Before writing out the records, remove the pictures; keep everything else exact.
BEGIN DATA SECTION
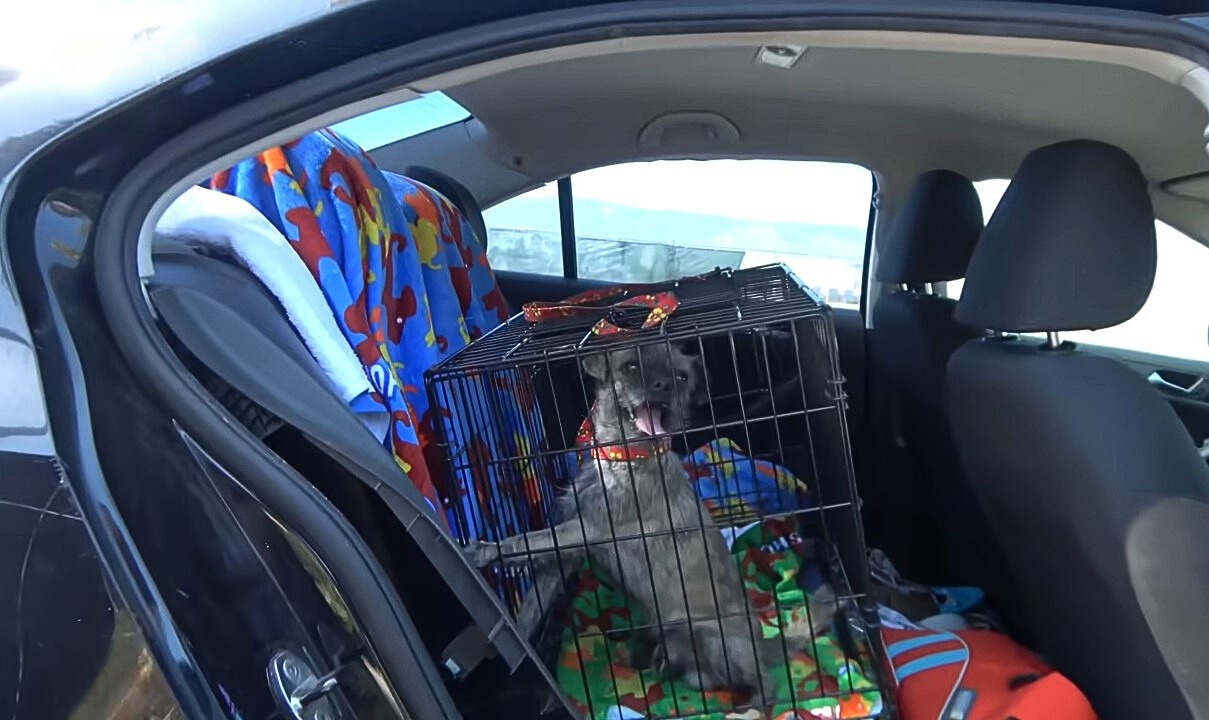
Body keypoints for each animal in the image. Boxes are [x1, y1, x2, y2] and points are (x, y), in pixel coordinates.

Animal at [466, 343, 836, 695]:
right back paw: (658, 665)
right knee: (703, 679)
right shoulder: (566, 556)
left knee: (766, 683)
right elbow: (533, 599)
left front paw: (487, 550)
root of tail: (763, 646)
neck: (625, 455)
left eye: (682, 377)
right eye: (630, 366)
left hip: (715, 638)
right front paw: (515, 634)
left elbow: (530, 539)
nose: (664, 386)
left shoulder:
END DATA SECTION
** COMPLETED EXERCISE **
Body keypoints for each animal in the image. Boxes are [x1, y1, x2, y2] and points are (x, y), in pixel coordinates.

Animal at [466, 343, 836, 695]:
right back paw: (658, 665)
right knee: (703, 679)
right shoulder: (566, 556)
left knee: (766, 683)
right elbow: (533, 599)
left front paw: (487, 550)
root of tail: (763, 646)
neck: (625, 455)
left eye: (682, 377)
right eye: (630, 366)
left hip: (715, 638)
right front paw: (515, 634)
left elbow: (530, 539)
nose: (664, 386)
left shoulder:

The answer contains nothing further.